## Work item
Pictures excluded, return every entry exactly, please.

Saved entries
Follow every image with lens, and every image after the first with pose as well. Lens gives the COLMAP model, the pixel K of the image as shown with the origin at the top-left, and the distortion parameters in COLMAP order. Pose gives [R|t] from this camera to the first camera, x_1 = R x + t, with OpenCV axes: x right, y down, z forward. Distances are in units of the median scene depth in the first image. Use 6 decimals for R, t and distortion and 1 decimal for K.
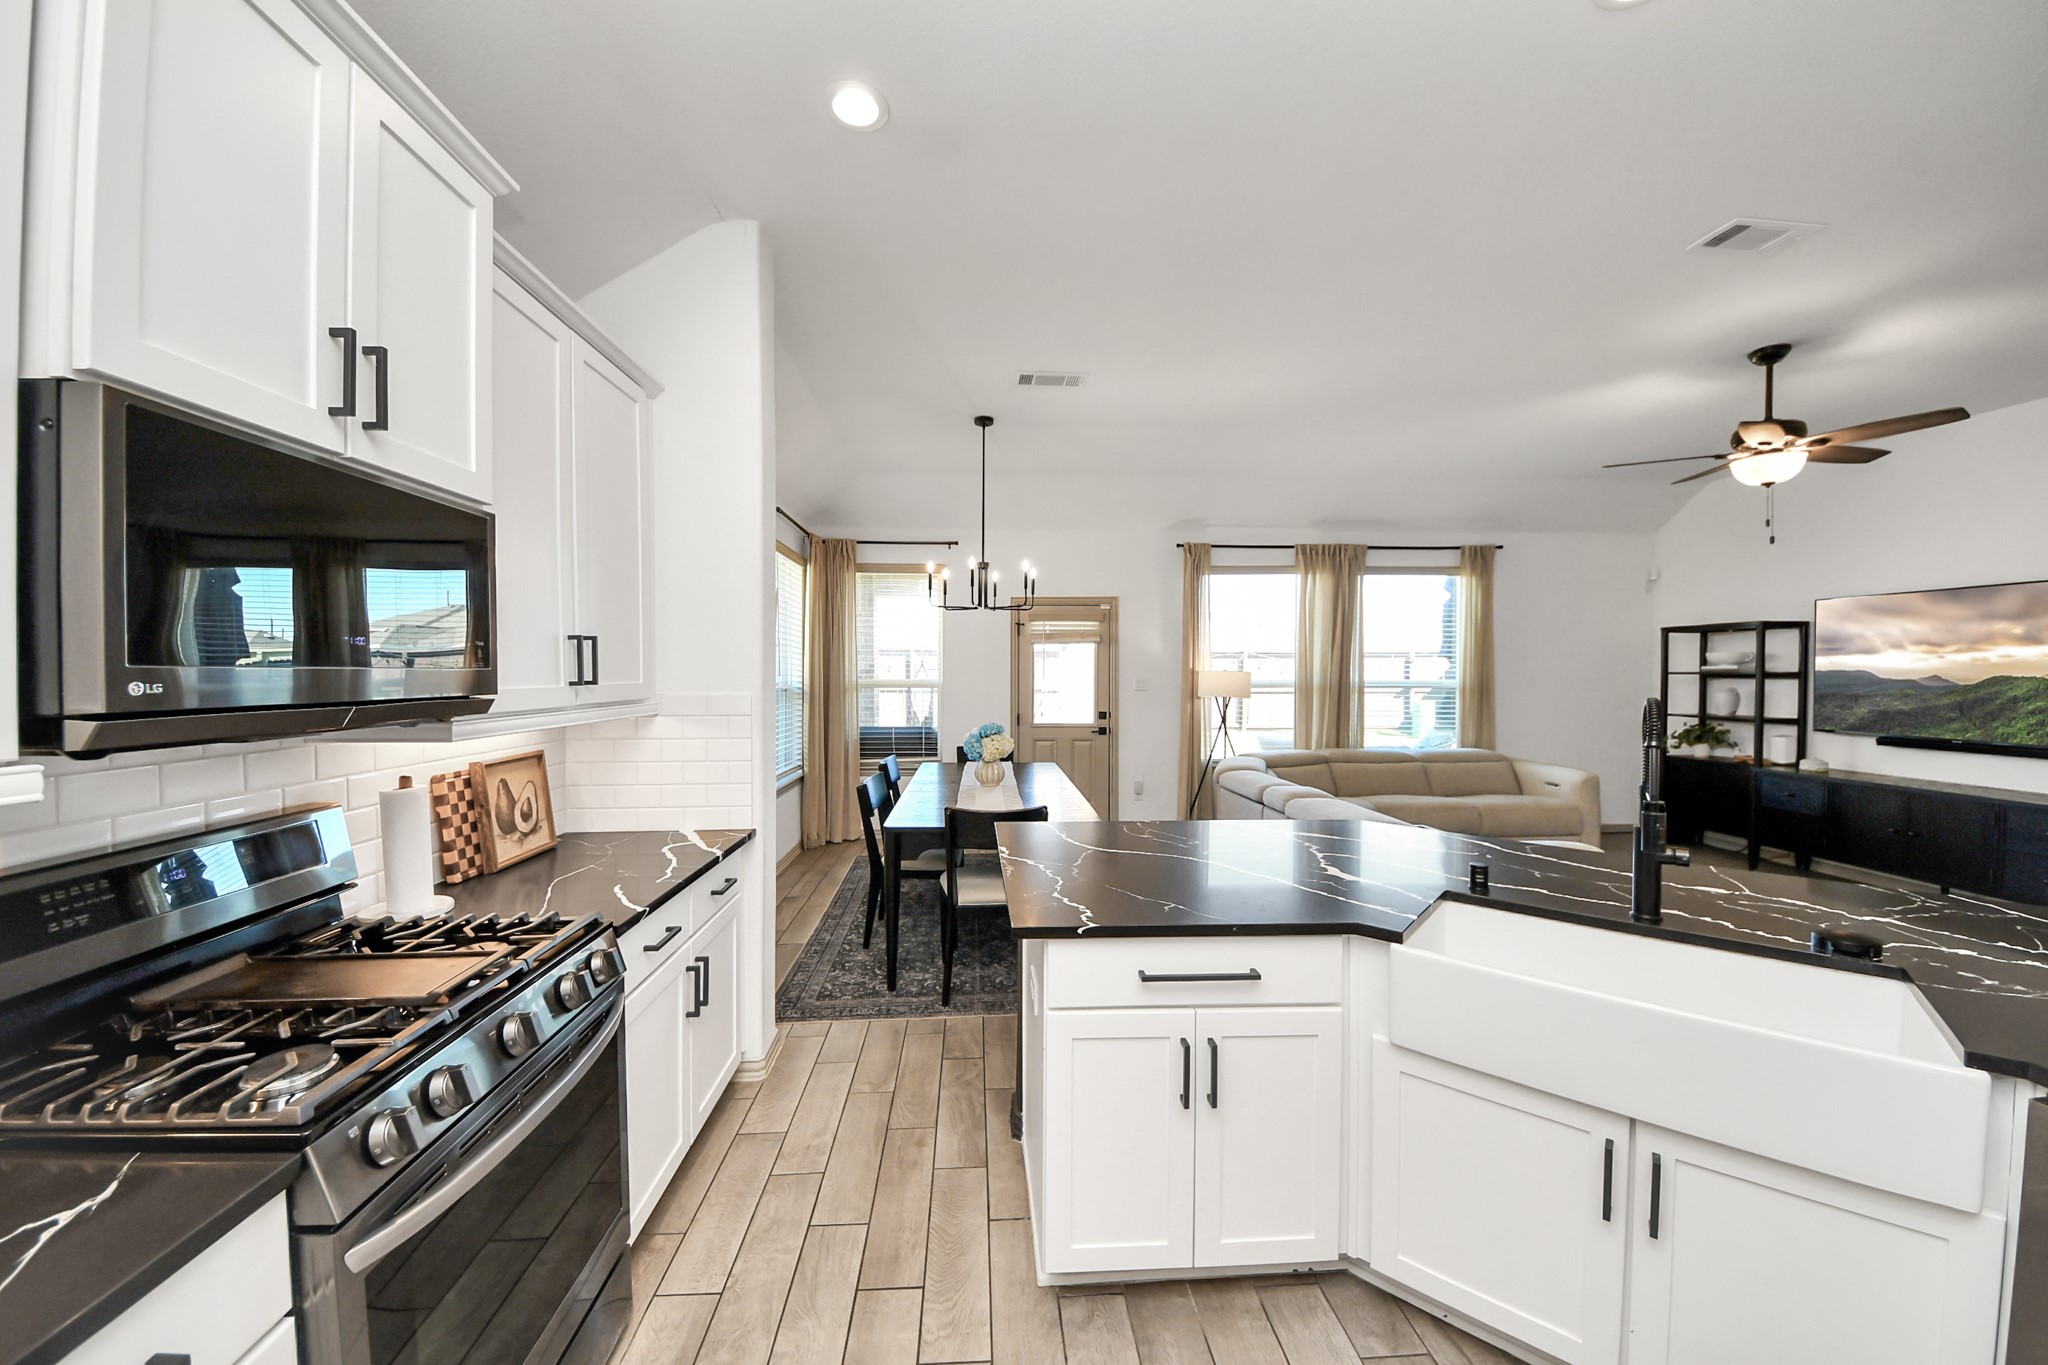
lens RADIAL K [[726.7, 0, 1014.5], [0, 726.7, 690.3], [0, 0, 1]] dist [0.034446, -0.020498]
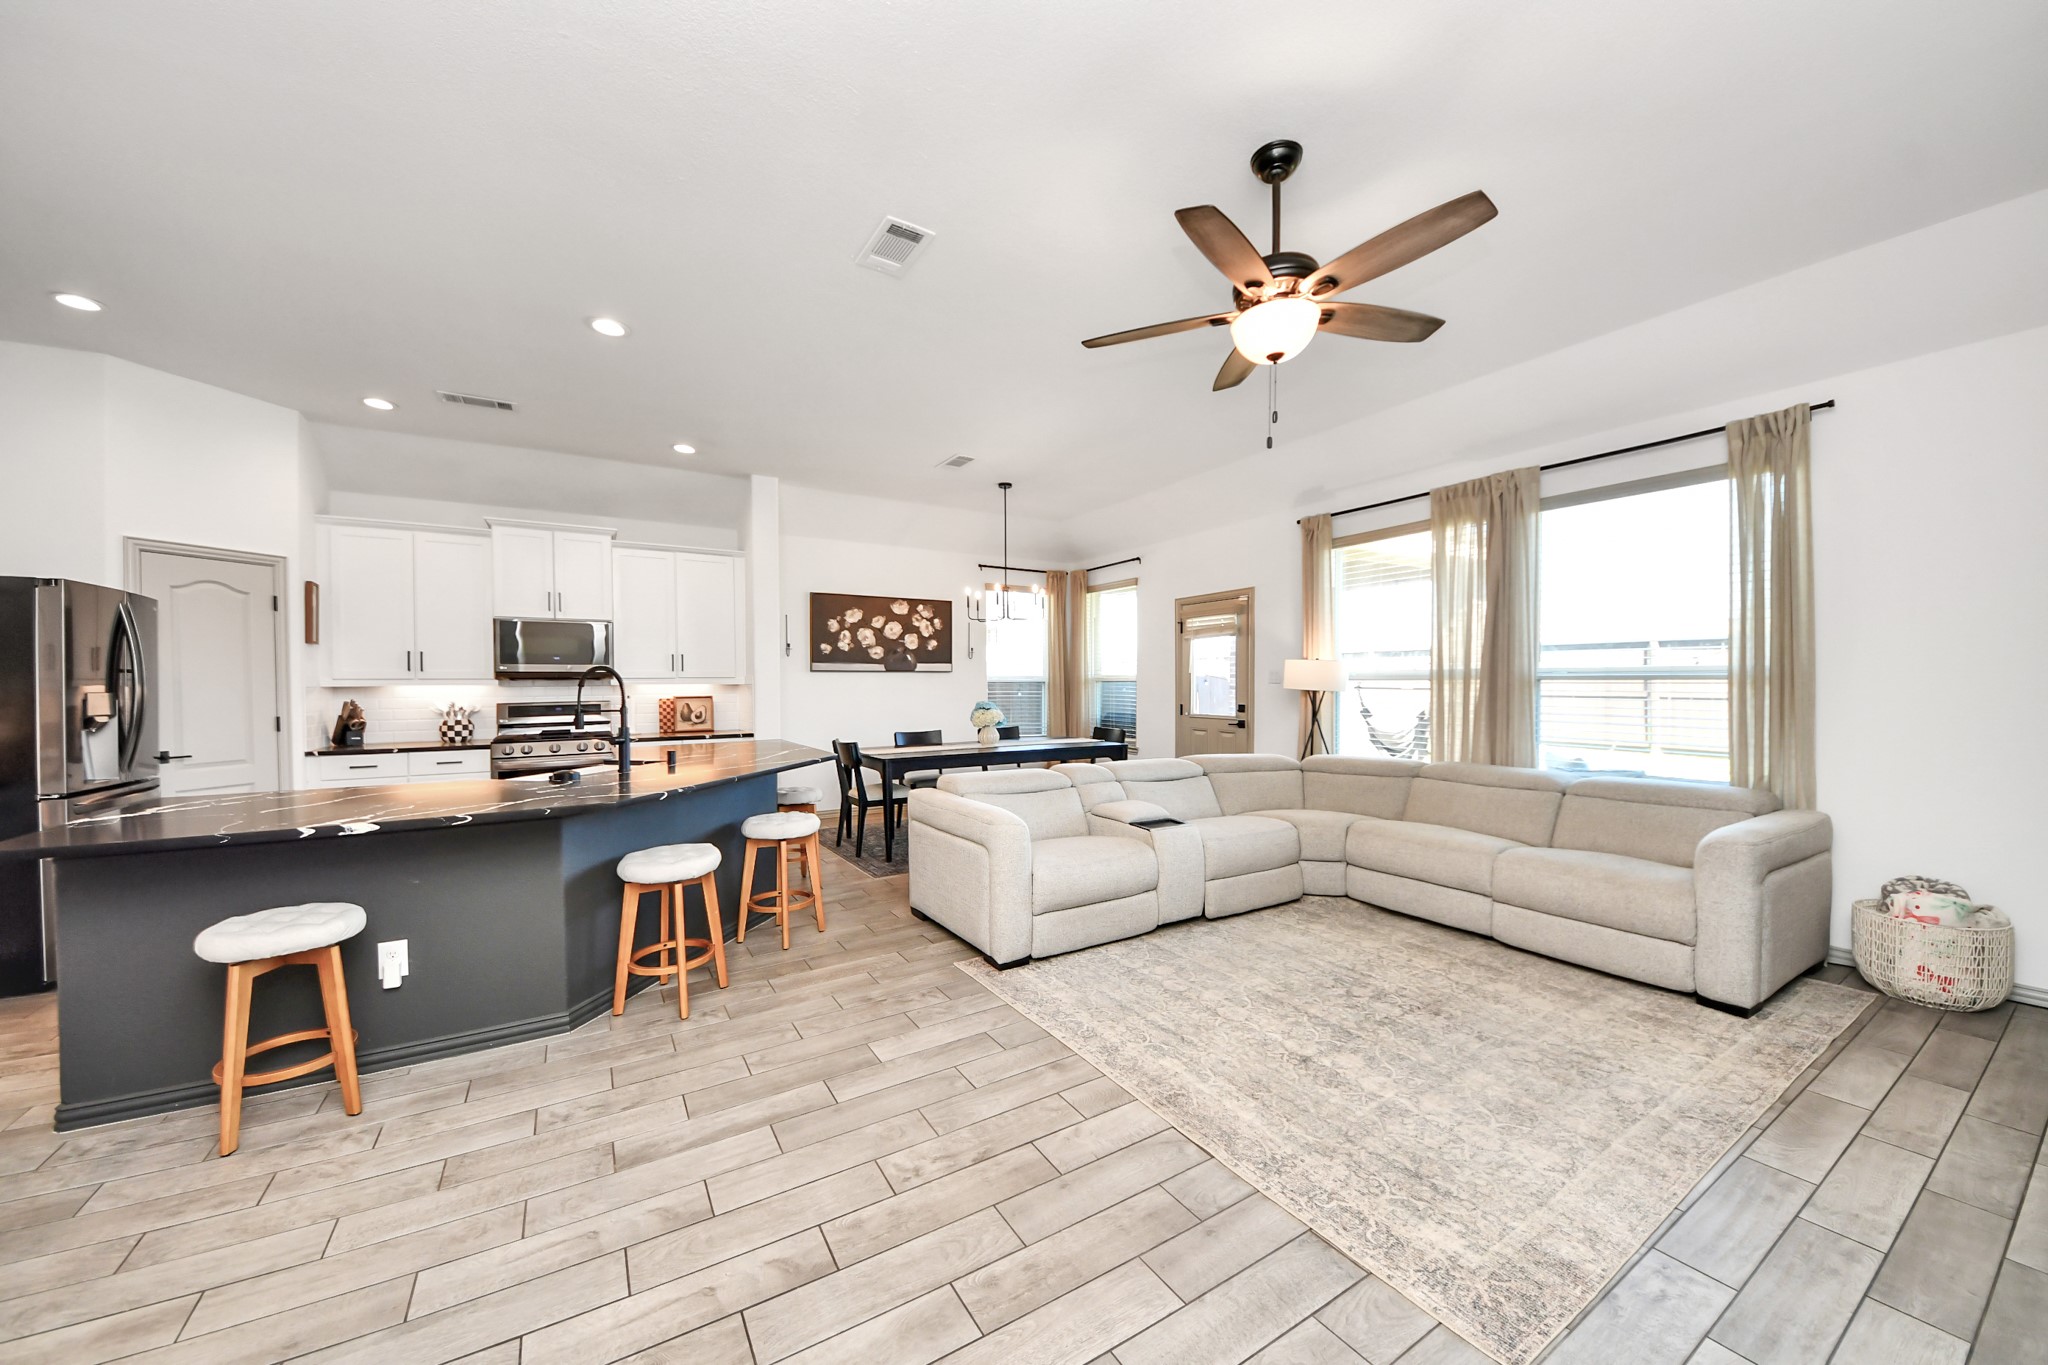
lens RADIAL K [[726.7, 0, 1014.5], [0, 726.7, 690.3], [0, 0, 1]] dist [0.034446, -0.020498]
pose [[0.468241, 0.007833, -0.883566, 0.966350], [-0.018054, 0.999837, -0.000704, 0.018055], [0.883416, 0.016281, 0.468306, 0.298497]]
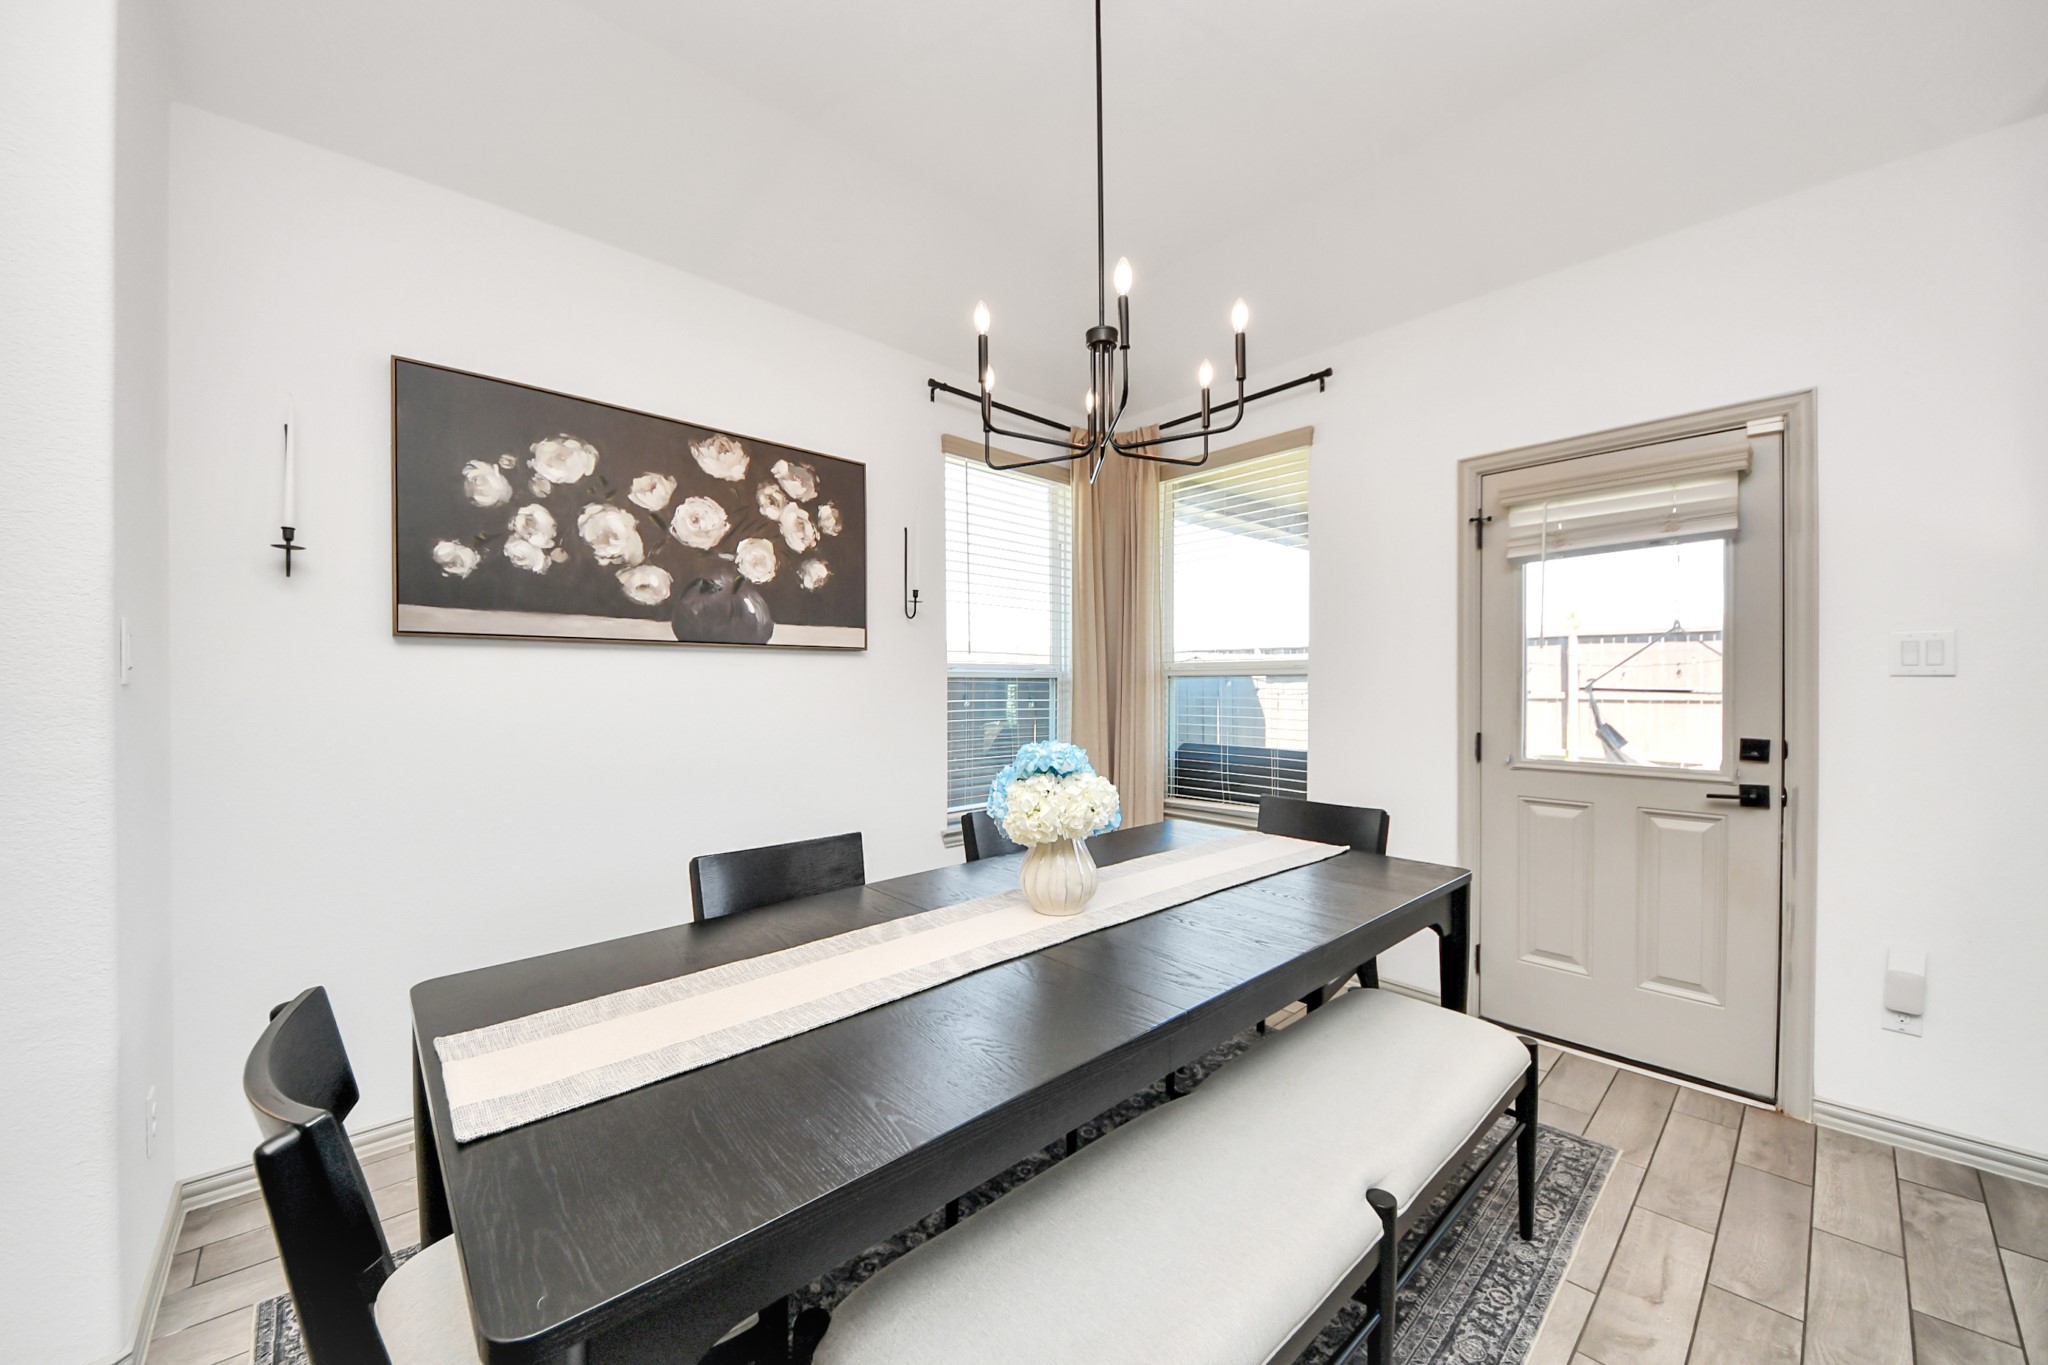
lens RADIAL K [[769.8, 0, 1007.6], [0, 769.8, 691.2], [0, 0, 1]] dist [-0.000172, -0.000009]
pose [[0.623683, 0.008199, -0.781635, 0.209974], [-0.015641, 0.999876, -0.001992, 0.014599], [0.781521, 0.013468, 0.623733, 0.565109]]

## Answer section
Follow every image with lens, and every image after the first with pose as well. Lens gives the COLMAP model, the pixel K of the image as shown with the origin at the top-left, and the distortion parameters in COLMAP order. Pose gives [R|t] from this camera to the first camera, x_1 = R x + t, with OpenCV axes: x right, y down, z forward. Distances are in units of the median scene depth in the first image. Use 6 decimals for R, t and distortion and 1 decimal for K.
lens RADIAL K [[726.7, 0, 1014.5], [0, 726.7, 690.3], [0, 0, 1]] dist [0.034446, -0.020498]
lens RADIAL K [[726.7, 0, 1014.5], [0, 726.7, 690.3], [0, 0, 1]] dist [0.034446, -0.020498]
pose [[0.468241, 0.007833, -0.883566, 0.966350], [-0.018054, 0.999837, -0.000704, 0.018055], [0.883416, 0.016281, 0.468306, 0.298497]]
lens RADIAL K [[769.8, 0, 1007.6], [0, 769.8, 691.2], [0, 0, 1]] dist [-0.000172, -0.000009]
pose [[0.623683, 0.008199, -0.781635, 0.209974], [-0.015641, 0.999876, -0.001992, 0.014599], [0.781521, 0.013468, 0.623733, 0.565109]]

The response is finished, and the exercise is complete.